━━ Data for review ━━

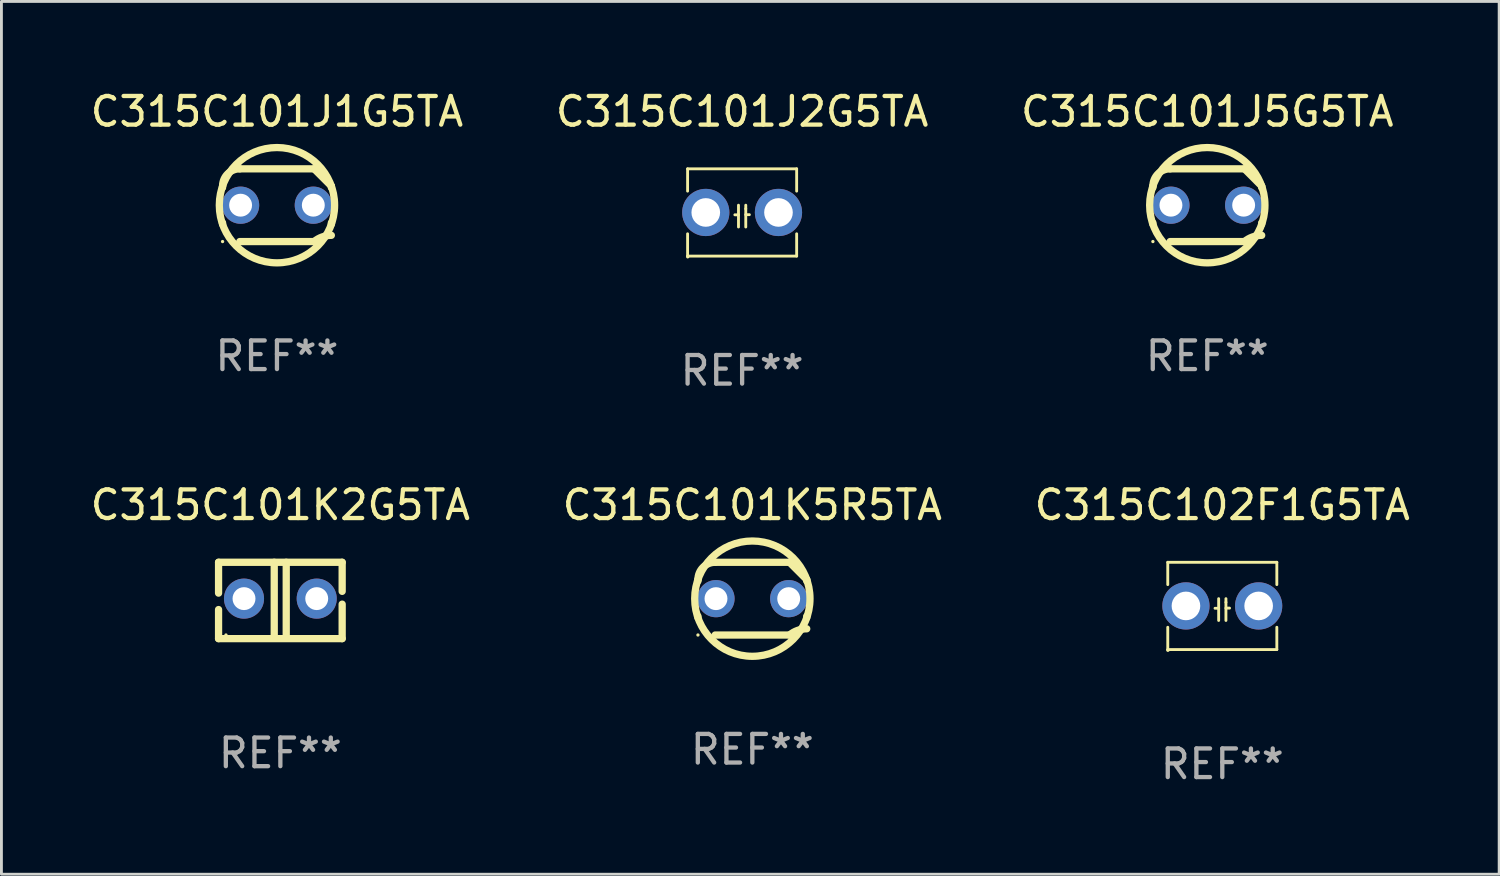
<source format=kicad_pcb>
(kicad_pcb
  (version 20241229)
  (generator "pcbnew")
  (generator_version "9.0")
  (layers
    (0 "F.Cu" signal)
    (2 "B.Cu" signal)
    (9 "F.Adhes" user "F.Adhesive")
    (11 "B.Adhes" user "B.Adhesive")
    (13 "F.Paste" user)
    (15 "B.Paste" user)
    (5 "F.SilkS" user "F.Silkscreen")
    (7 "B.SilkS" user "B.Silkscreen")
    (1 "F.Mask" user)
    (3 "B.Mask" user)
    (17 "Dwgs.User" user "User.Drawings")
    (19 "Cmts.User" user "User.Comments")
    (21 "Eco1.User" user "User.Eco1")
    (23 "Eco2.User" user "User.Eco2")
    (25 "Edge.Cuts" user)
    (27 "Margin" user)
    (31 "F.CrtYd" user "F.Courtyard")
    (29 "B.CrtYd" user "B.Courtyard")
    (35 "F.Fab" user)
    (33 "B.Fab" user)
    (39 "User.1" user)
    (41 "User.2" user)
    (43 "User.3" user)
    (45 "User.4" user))
  (footprint "C315C101J5G5TA"
    (layer "F.Cu")
    (at 39.125 4.118)
    (property "Reference" "C315C101J5G5TA" (at 0 -3.27 0) (layer "F.SilkS") (effects (font (size 1 1) (thickness 0.15))))
    (attr through_hole)
    (fp_line (start -1.9 -0.615) (end -1.9 -0.668) (stroke (width 0.254) (type solid)) (layer "F.SilkS"))
    (fp_line (start -1.9 0.668) (end -1.9 0.615) (stroke (width 0.254) (type solid)) (layer "F.SilkS"))
    (fp_line (start -1.298 1.27) (end 1.298 1.27) (stroke (width 0.254) (type solid)) (layer "F.SilkS"))
    (fp_line (start -1.298 -1.27) (end 1.298 -1.27) (stroke (width 0.254) (type solid)) (layer "F.SilkS"))
    (fp_line (start 1.9 -0.668) (end 1.9 -0.615) (stroke (width 0.254) (type solid)) (layer "F.SilkS"))
    (fp_line (start 1.9 0.615) (end 1.9 0.668) (stroke (width 0.254) (type solid)) (layer "F.SilkS"))
    (fp_arc (start -1.900025 0.667602) (mid 1.900003 -0.66758) (end -1.900025 0.667602) (stroke (width 0.254001) (type solid)) (layer "F.SilkS"))
    (fp_arc (start -1.9 -0.667602) (mid -1.723557 -1.093572) (end -1.297587 -1.270015) (stroke (width 0.254001) (type solid)) (layer "F.SilkS"))
    (fp_arc (start 1.297587 1.26999) (mid 1.579878 1.109027) (end 1.9 1.053172) (stroke (width 0.254001) (type solid)) (layer "F.SilkS"))
    (fp_arc (start 1.297611 -1.270042) (mid 1.598991 -0.969008) (end 1.900025 -0.667628) (stroke (width 0.254001) (type solid)) (layer "F.SilkS"))
    (fp_circle (center -1.9 1.27) (end -1.87 1.27) (stroke (width 0.06) (type solid)) (fill no) (layer "F.SilkS"))
    (fp_text user "REF**" (at 0 5.27 0) (layer "F.Fab") (effects (font (size 1 1) (thickness 0.15))))
    (pad "1" thru_hole circle (at -1.27 -0.000013) (size 1.3 1.3) (drill 0.8) (layers "*.Cu" "*.Mask"))
    (pad "2" thru_hole circle (at 1.27 -0.000013) (size 1.3 1.3) (drill 0.8) (layers "*.Cu" "*.Mask")))
  (footprint "C315C102F1G5TA"
    (layer "F.Cu")
    (at 39.649 18.117)
    (property "Reference" "C315C102F1G5TA" (at 0 -3.524 0) (layer "F.SilkS") (effects (font (size 1 1) (thickness 0.15))))
    (attr through_hole)
    (fp_line (start -1.905 -1.524) (end -1.905 -0.745) (stroke (width 0.1) (type solid)) (layer "F.SilkS"))
    (fp_line (start -1.905 0.745) (end -1.905 1.524) (stroke (width 0.1) (type solid)) (layer "F.SilkS"))
    (fp_line (start -1.905 1.524) (end 1.905 1.524) (stroke (width 0.1) (type solid)) (layer "F.SilkS"))
    (fp_line (start -0.127 -0.254) (end -0.127 0.508) (stroke (width 0.1) (type solid)) (layer "F.SilkS"))
    (fp_line (start -0.127 0.082) (end -0.254 0.082) (stroke (width 0.1) (type solid)) (layer "F.SilkS"))
    (fp_line (start 0.127 -0.127) (end 0.127 -0.254) (stroke (width 0.1) (type solid)) (layer "F.SilkS"))
    (fp_line (start 0.127 -0.127) (end 0.127 0.508) (stroke (width 0.1) (type solid)) (layer "F.SilkS"))
    (fp_line (start 0.127 0.077) (end 0.254 0.077) (stroke (width 0.1) (type solid)) (layer "F.SilkS"))
    (fp_line (start 1.905 -1.524) (end -1.905 -1.524) (stroke (width 0.1) (type solid)) (layer "F.SilkS"))
    (fp_line (start 1.905 -0.745) (end 1.905 -1.524) (stroke (width 0.1) (type solid)) (layer "F.SilkS"))
    (fp_line (start 1.905 1.524) (end 1.905 0.745) (stroke (width 0.1) (type solid)) (layer "F.SilkS"))
    (fp_circle (center -1.9 1.55) (end -1.87 1.55) (stroke (width 0.06) (type solid)) (fill no) (layer "F.SilkS"))
    (fp_text user "REF**" (at 0 5.524 0) (layer "F.Fab") (effects (font (size 1 1) (thickness 0.15))))
    (pad "1" thru_hole circle (at -1.27 0) (size 1.65 1.65) (drill 1) (layers "*.Cu" "*.Mask"))
    (pad "2" thru_hole circle (at 1.27 0) (size 1.65 1.65) (drill 1) (layers "*.Cu" "*.Mask")))
  (footprint "C315C101J2G5TA"
    (layer "F.Cu")
    (at 22.875 4.372)
    (property "Reference" "C315C101J2G5TA" (at 0 -3.524 0) (layer "F.SilkS") (effects (font (size 1 1) (thickness 0.15))))
    (attr through_hole)
    (fp_line (start -1.905 -1.524) (end -1.905 -0.745) (stroke (width 0.1) (type solid)) (layer "F.SilkS"))
    (fp_line (start -1.905 0.745) (end -1.905 1.524) (stroke (width 0.1) (type solid)) (layer "F.SilkS"))
    (fp_line (start -1.905 1.524) (end 1.905 1.524) (stroke (width 0.1) (type solid)) (layer "F.SilkS"))
    (fp_line (start -0.127 -0.254) (end -0.127 0.508) (stroke (width 0.1) (type solid)) (layer "F.SilkS"))
    (fp_line (start -0.127 0.082) (end -0.254 0.082) (stroke (width 0.1) (type solid)) (layer "F.SilkS"))
    (fp_line (start 0.127 -0.127) (end 0.127 -0.254) (stroke (width 0.1) (type solid)) (layer "F.SilkS"))
    (fp_line (start 0.127 -0.127) (end 0.127 0.508) (stroke (width 0.1) (type solid)) (layer "F.SilkS"))
    (fp_line (start 0.127 0.077) (end 0.254 0.077) (stroke (width 0.1) (type solid)) (layer "F.SilkS"))
    (fp_line (start 1.905 -1.524) (end -1.905 -1.524) (stroke (width 0.1) (type solid)) (layer "F.SilkS"))
    (fp_line (start 1.905 -0.745) (end 1.905 -1.524) (stroke (width 0.1) (type solid)) (layer "F.SilkS"))
    (fp_line (start 1.905 1.524) (end 1.905 0.745) (stroke (width 0.1) (type solid)) (layer "F.SilkS"))
    (fp_circle (center -1.9 1.55) (end -1.87 1.55) (stroke (width 0.06) (type solid)) (fill no) (layer "F.SilkS"))
    (fp_text user "REF**" (at 0 5.524 0) (layer "F.Fab") (effects (font (size 1 1) (thickness 0.15))))
    (pad "1" thru_hole circle (at -1.27 0) (size 1.65 1.65) (drill 1) (layers "*.Cu" "*.Mask"))
    (pad "2" thru_hole circle (at 1.27 0) (size 1.65 1.65) (drill 1) (layers "*.Cu" "*.Mask")))
  (footprint "C315C101K5R5TA"
    (layer "F.Cu")
    (at 23.232 17.863)
    (property "Reference" "C315C101K5R5TA" (at 0 -3.27 0) (layer "F.SilkS") (effects (font (size 1 1) (thickness 0.15))))
    (attr through_hole)
    (fp_line (start -1.9 -0.615) (end -1.9 -0.668) (stroke (width 0.254) (type solid)) (layer "F.SilkS"))
    (fp_line (start -1.9 0.668) (end -1.9 0.615) (stroke (width 0.254) (type solid)) (layer "F.SilkS"))
    (fp_line (start -1.298 1.27) (end 1.298 1.27) (stroke (width 0.254) (type solid)) (layer "F.SilkS"))
    (fp_line (start -1.298 -1.27) (end 1.298 -1.27) (stroke (width 0.254) (type solid)) (layer "F.SilkS"))
    (fp_line (start 1.9 -0.668) (end 1.9 -0.615) (stroke (width 0.254) (type solid)) (layer "F.SilkS"))
    (fp_line (start 1.9 0.615) (end 1.9 0.668) (stroke (width 0.254) (type solid)) (layer "F.SilkS"))
    (fp_arc (start -1.900025 0.667602) (mid 1.900003 -0.66758) (end -1.900025 0.667602) (stroke (width 0.254001) (type solid)) (layer "F.SilkS"))
    (fp_arc (start -1.9 -0.667602) (mid -1.723557 -1.093572) (end -1.297587 -1.270015) (stroke (width 0.254001) (type solid)) (layer "F.SilkS"))
    (fp_arc (start 1.297587 1.26999) (mid 1.579878 1.109027) (end 1.9 1.053172) (stroke (width 0.254001) (type solid)) (layer "F.SilkS"))
    (fp_arc (start 1.297611 -1.270042) (mid 1.598991 -0.969008) (end 1.900025 -0.667628) (stroke (width 0.254001) (type solid)) (layer "F.SilkS"))
    (fp_circle (center -1.9 1.27) (end -1.87 1.27) (stroke (width 0.06) (type solid)) (fill no) (layer "F.SilkS"))
    (fp_text user "REF**" (at 0 5.27 0) (layer "F.Fab") (effects (font (size 1 1) (thickness 0.15))))
    (pad "1" thru_hole circle (at -1.27 -0.000013) (size 1.3 1.3) (drill 0.8) (layers "*.Cu" "*.Mask"))
    (pad "2" thru_hole circle (at 1.27 -0.000013) (size 1.3 1.3) (drill 0.8) (layers "*.Cu" "*.Mask")))
  (footprint "C315C101J1G5TA"
    (layer "F.Cu")
    (at 6.625 4.118)
    (property "Reference" "C315C101J1G5TA" (at 0 -3.27 0) (layer "F.SilkS") (effects (font (size 1 1) (thickness 0.15))))
    (attr through_hole)
    (fp_line (start -1.9 -0.615) (end -1.9 -0.668) (stroke (width 0.254) (type solid)) (layer "F.SilkS"))
    (fp_line (start -1.9 0.668) (end -1.9 0.615) (stroke (width 0.254) (type solid)) (layer "F.SilkS"))
    (fp_line (start -1.298 1.27) (end 1.298 1.27) (stroke (width 0.254) (type solid)) (layer "F.SilkS"))
    (fp_line (start -1.298 -1.27) (end 1.298 -1.27) (stroke (width 0.254) (type solid)) (layer "F.SilkS"))
    (fp_line (start 1.9 -0.668) (end 1.9 -0.615) (stroke (width 0.254) (type solid)) (layer "F.SilkS"))
    (fp_line (start 1.9 0.615) (end 1.9 0.668) (stroke (width 0.254) (type solid)) (layer "F.SilkS"))
    (fp_arc (start -1.900025 0.667602) (mid 1.900003 -0.66758) (end -1.900025 0.667602) (stroke (width 0.254001) (type solid)) (layer "F.SilkS"))
    (fp_arc (start -1.9 -0.667602) (mid -1.723557 -1.093572) (end -1.297587 -1.270015) (stroke (width 0.254001) (type solid)) (layer "F.SilkS"))
    (fp_arc (start 1.297587 1.26999) (mid 1.579878 1.109027) (end 1.9 1.053172) (stroke (width 0.254001) (type solid)) (layer "F.SilkS"))
    (fp_arc (start 1.297611 -1.270042) (mid 1.598991 -0.969008) (end 1.900025 -0.667628) (stroke (width 0.254001) (type solid)) (layer "F.SilkS"))
    (fp_circle (center -1.9 1.27) (end -1.87 1.27) (stroke (width 0.06) (type solid)) (fill no) (layer "F.SilkS"))
    (fp_text user "REF**" (at 0 5.27 0) (layer "F.Fab") (effects (font (size 1 1) (thickness 0.15))))
    (pad "1" thru_hole circle (at -1.27 -0.000013) (size 1.3 1.3) (drill 0.8) (layers "*.Cu" "*.Mask"))
    (pad "2" thru_hole circle (at 1.27 -0.000013) (size 1.3 1.3) (drill 0.8) (layers "*.Cu" "*.Mask")))
  (footprint "C315C101K2G5TA"
    (layer "F.Cu")
    (at 6.744 17.926)
    (property "Reference" "C315C101K2G5TA" (at 0 -3.334 0) (layer "F.SilkS") (effects (font (size 1 1) (thickness 0.15))))
    (attr through_hole)
    (fp_line (start -2.159 -1.334) (end 2.159 -1.334) (stroke (width 0.254) (type solid)) (layer "F.SilkS"))
    (fp_line (start -2.159 -0.256) (end -2.159 -1.334) (stroke (width 0.254) (type solid)) (layer "F.SilkS"))
    (fp_line (start -2.159 1.334) (end -2.159 0.318) (stroke (width 0.254) (type solid)) (layer "F.SilkS"))
    (fp_line (start -0.214 -1.334) (end -0.214 1.207) (stroke (width 0.254) (type solid)) (layer "F.SilkS"))
    (fp_line (start 0.205 -1.334) (end 0.205 1.207) (stroke (width 0.254) (type solid)) (layer "F.SilkS"))
    (fp_line (start 2.159 -1.334) (end 2.159 -0.318) (stroke (width 0.254) (type solid)) (layer "F.SilkS"))
    (fp_line (start 2.159 0.129) (end 2.159 1.334) (stroke (width 0.254) (type solid)) (layer "F.SilkS"))
    (fp_line (start 2.159 1.334) (end -2.159 1.334) (stroke (width 0.254) (type solid)) (layer "F.SilkS"))
    (fp_circle (center -1.9 1.207) (end -1.87 1.207) (stroke (width 0.06) (type solid)) (fill no) (layer "F.SilkS"))
    (fp_text user "REF**" (at 0 5.334 0) (layer "F.Fab") (effects (font (size 1 1) (thickness 0.15))))
    (pad "1" thru_hole circle (at -1.27 -0.064) (size 1.4 1.4) (drill 0.8) (layers "*.Cu" "*.Mask"))
    (pad "2" thru_hole circle (at 1.27 -0.064) (size 1.4 1.4) (drill 0.8) (layers "*.Cu" "*.Mask")))
  (gr_rect
    (start -3 -3)
    (end 49.321 27.489)
    (stroke (width 0.1) (type default))
    (fill no)
    (layer "Edge.Cuts")))
</source>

━━━

# Required action
Copy out each line of the data containing the string "Adhesive".

# Reply
    (9 "F.Adhes" user "F.Adhesive")
    (11 "B.Adhes" user "B.Adhesive")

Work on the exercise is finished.